Transcribed page contents:
————————

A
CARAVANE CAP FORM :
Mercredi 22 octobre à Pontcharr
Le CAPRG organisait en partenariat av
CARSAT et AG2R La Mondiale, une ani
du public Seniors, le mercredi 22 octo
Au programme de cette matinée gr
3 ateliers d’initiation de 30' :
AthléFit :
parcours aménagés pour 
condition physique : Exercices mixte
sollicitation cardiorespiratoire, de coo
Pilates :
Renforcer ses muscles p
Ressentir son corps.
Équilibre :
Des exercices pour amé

————————

_About this exercise_: The answer is to be the lines from the one holding "du public Seniors, le mercredi 22 octo" through the end of the data above, transcribed character for character, both ends included.

_Answer space_:
du public Seniors, le mercredi 22 octo
Au programme de cette matinée gr
3 ateliers d’initiation de 30' :
AthléFit :
parcours aménagés pour 
condition physique : Exercices mixte
sollicitation cardiorespiratoire, de coo
Pilates :
Renforcer ses muscles p
Ressentir son corps.
Équilibre :
Des exercices pour amé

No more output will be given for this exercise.